→ **WHAT TO WORK ON**
Write out the entries below exactly, starting at the first line and stopping after the line that contains "The Oregon Klamath Management Zone is open from"; skip all pictures.

→ **INPUT DATA**
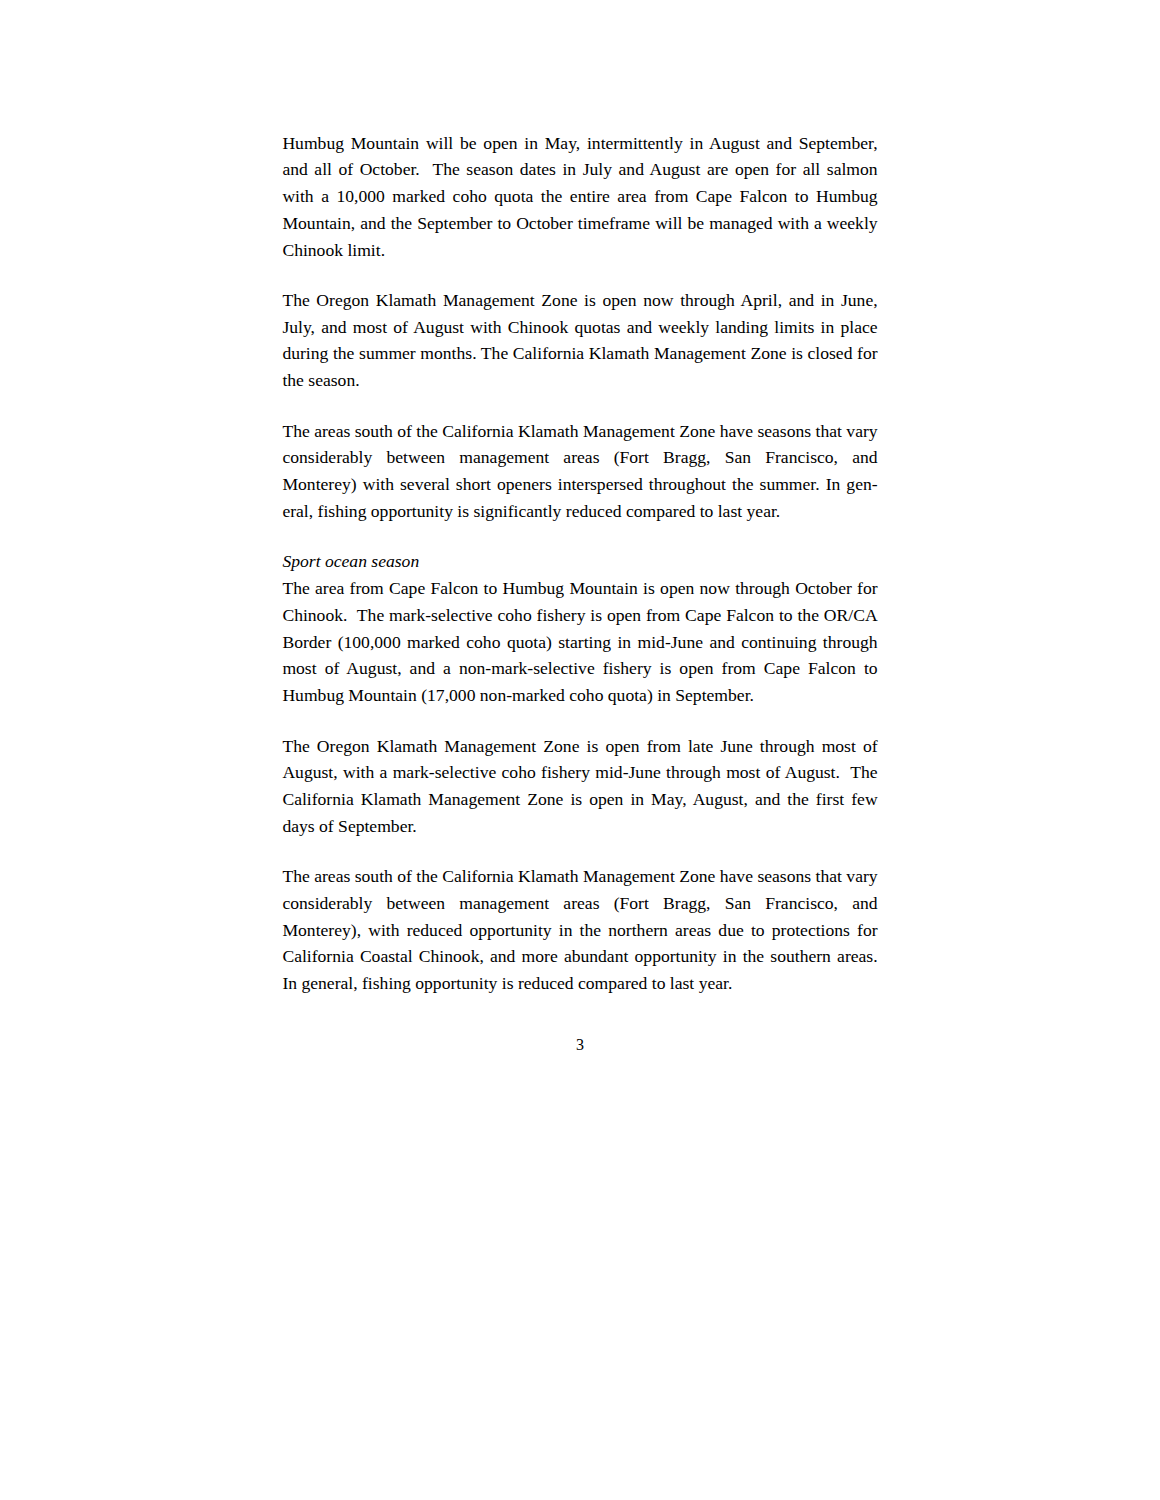Humbug Mountain will be open in May, intermittently in August and September, and all of October. The season dates in July and August are open for all salmon with a 10,000 marked coho quota the entire area from Cape Falcon to Humbug Mountain, and the September to October timeframe will be managed with a weekly Chinook limit.
The Oregon Klamath Management Zone is open now through April, and in June, July, and most of August with Chinook quotas and weekly landing limits in place during the summer months. The California Klamath Management Zone is closed for the season.
The areas south of the California Klamath Management Zone have seasons that vary considerably between management areas (Fort Bragg, San Francisco, and Monterey) with several short openers interspersed throughout the summer. In general, fishing opportunity is significantly reduced compared to last year.
Sport ocean season
The area from Cape Falcon to Humbug Mountain is open now through October for Chinook. The mark-selective coho fishery is open from Cape Falcon to the OR/CA Border (100,000 marked coho quota) starting in mid-June and continuing through most of August, and a non-mark-selective fishery is open from Cape Falcon to Humbug Mountain (17,000 non-marked coho quota) in September.
The Oregon Klamath Management Zone is open from late June through most of August, with a mark-selective coho fishery mid-June through most of August. The California Klamath Management Zone is open in May, August, and the first few days of September.
The areas south of the California Klamath Management Zone have seasons that vary considerably between management areas (Fort Bragg, San Francisco, and Monterey), with reduced opportunity in the northern areas due to protections for California Coastal Chinook, and more abundant opportunity in the southern areas. In general, fishing opportunity is reduced compared to last year.
3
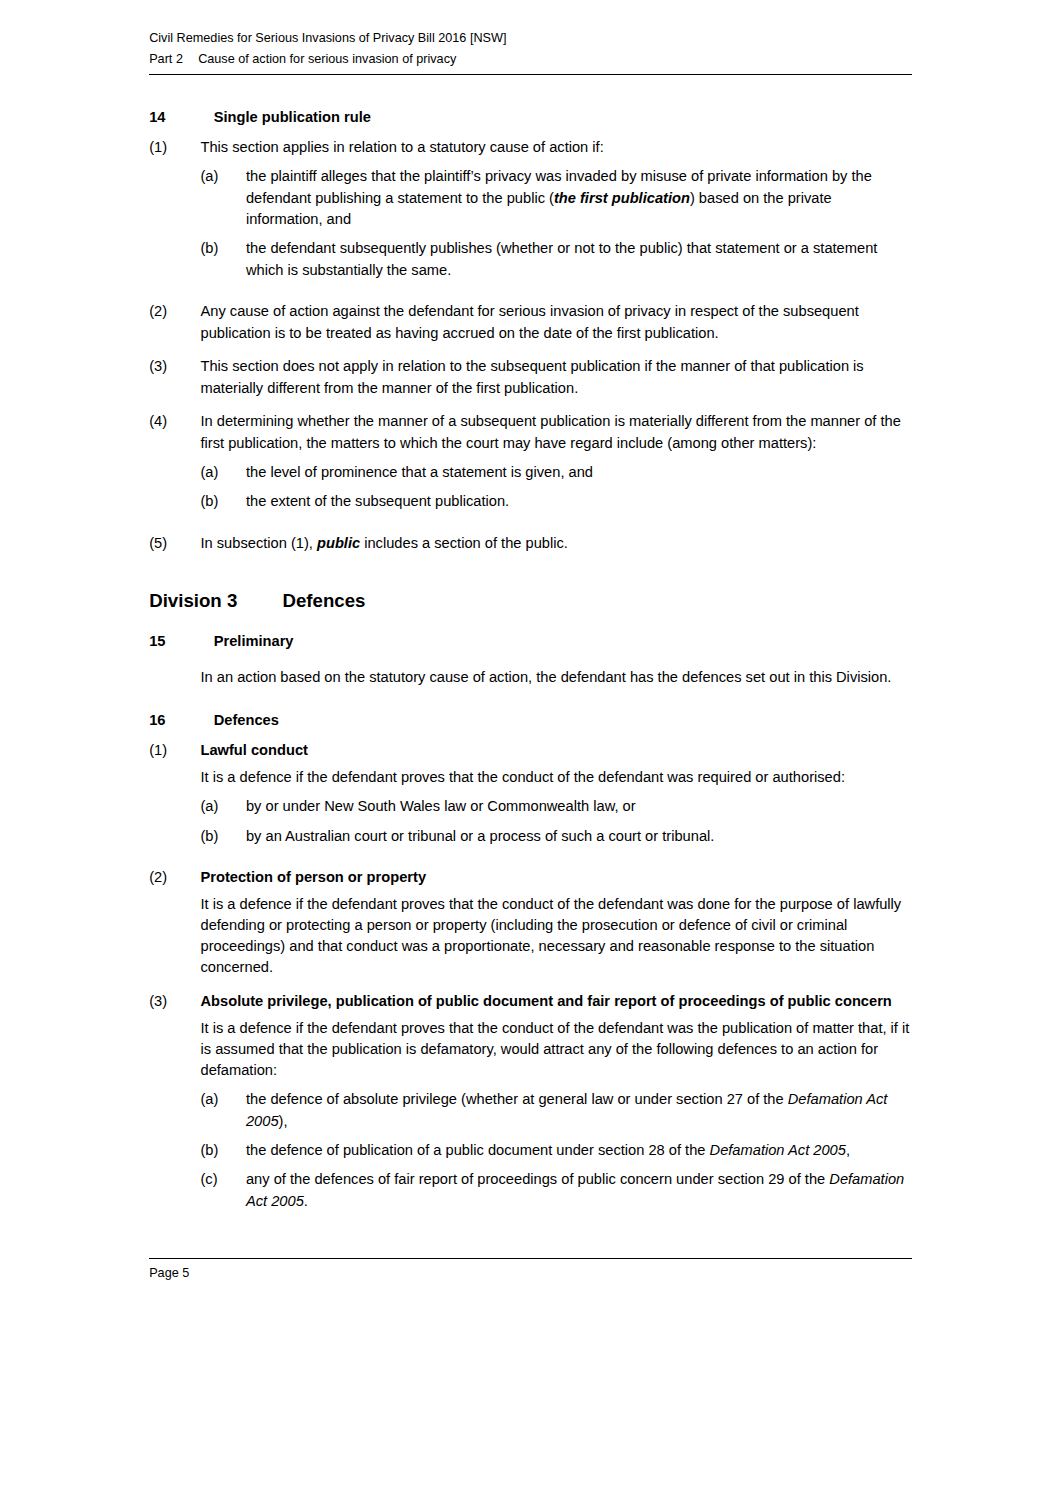Civil Remedies for Serious Invasions of Privacy Bill 2016 [NSW]
Part 2 Cause of action for serious invasion of privacy
14 Single publication rule
(1)
This section applies in relation to a statutory cause of action if:
(a)
the plaintiff alleges that the plaintiff’s privacy was invaded by misuse of private information by the defendant publishing a statement to the public (the first publication) based on the private information, and
(b)
the defendant subsequently publishes (whether or not to the public) that statement or a statement which is substantially the same.
(2)
Any cause of action against the defendant for serious invasion of privacy in respect of the subsequent publication is to be treated as having accrued on the date of the first publication.
(3)
This section does not apply in relation to the subsequent publication if the manner of that publication is materially different from the manner of the first publication.
(4)
In determining whether the manner of a subsequent publication is materially different from the manner of the first publication, the matters to which the court may have regard include (among other matters):
(a)
the level of prominence that a statement is given, and
(b)
the extent of the subsequent publication.
(5)
In subsection (1), public includes a section of the public.
Division 3 Defences
15 Preliminary
In an action based on the statutory cause of action, the defendant has the defences set out in this Division.
16 Defences
(1)
Lawful conduct It is a defence if the defendant proves that the conduct of the defendant was required or authorised:
(a)
by or under New South Wales law or Commonwealth law, or
(b)
by an Australian court or tribunal or a process of such a court or tribunal.
(2)
Protection of person or property It is a defence if the defendant proves that the conduct of the defendant was done for the purpose of lawfully defending or protecting a person or property (including the prosecution or defence of civil or criminal proceedings) and that conduct was a proportionate, necessary and reasonable response to the situation concerned.
(3)
Absolute privilege, publication of public document and fair report of proceedings of public concern It is a defence if the defendant proves that the conduct of the defendant was the publication of matter that, if it is assumed that the publication is defamatory, would attract any of the following defences to an action for defamation:
(a)
the defence of absolute privilege (whether at general law or under section 27 of the Defamation Act 2005),
(b)
the defence of publication of a public document under section 28 of the Defamation Act 2005,
(c)
any of the defences of fair report of proceedings of public concern under section 29 of the Defamation Act 2005.
Page 5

→ **TASK SOLUTION**
Humbug Mountain will be open in May, intermittently in August and September, and all of October. The season dates in July and August are open for all salmon with a 10,000 marked coho quota the entire area from Cape Falcon to Humbug Mountain, and the September to October timeframe will be managed with a weekly Chinook limit.
The Oregon Klamath Management Zone is open now through April, and in June, July, and most of August with Chinook quotas and weekly landing limits in place during the summer months. The California Klamath Management Zone is closed for the season.
The areas south of the California Klamath Management Zone have seasons that vary considerably between management areas (Fort Bragg, San Francisco, and Monterey) with several short openers interspersed throughout the summer. In general, fishing opportunity is significantly reduced compared to last year.
Sport ocean season
The area from Cape Falcon to Humbug Mountain is open now through October for Chinook. The mark-selective coho fishery is open from Cape Falcon to the OR/CA Border (100,000 marked coho quota) starting in mid-June and continuing through most of August, and a non-mark-selective fishery is open from Cape Falcon to Humbug Mountain (17,000 non-marked coho quota) in September.
The Oregon Klamath Management Zone is open from late June through most of August, with a mark-selective coho fishery mid-June through most of August. The California Klamath Management Zone is open in May, August, and the first few days of September.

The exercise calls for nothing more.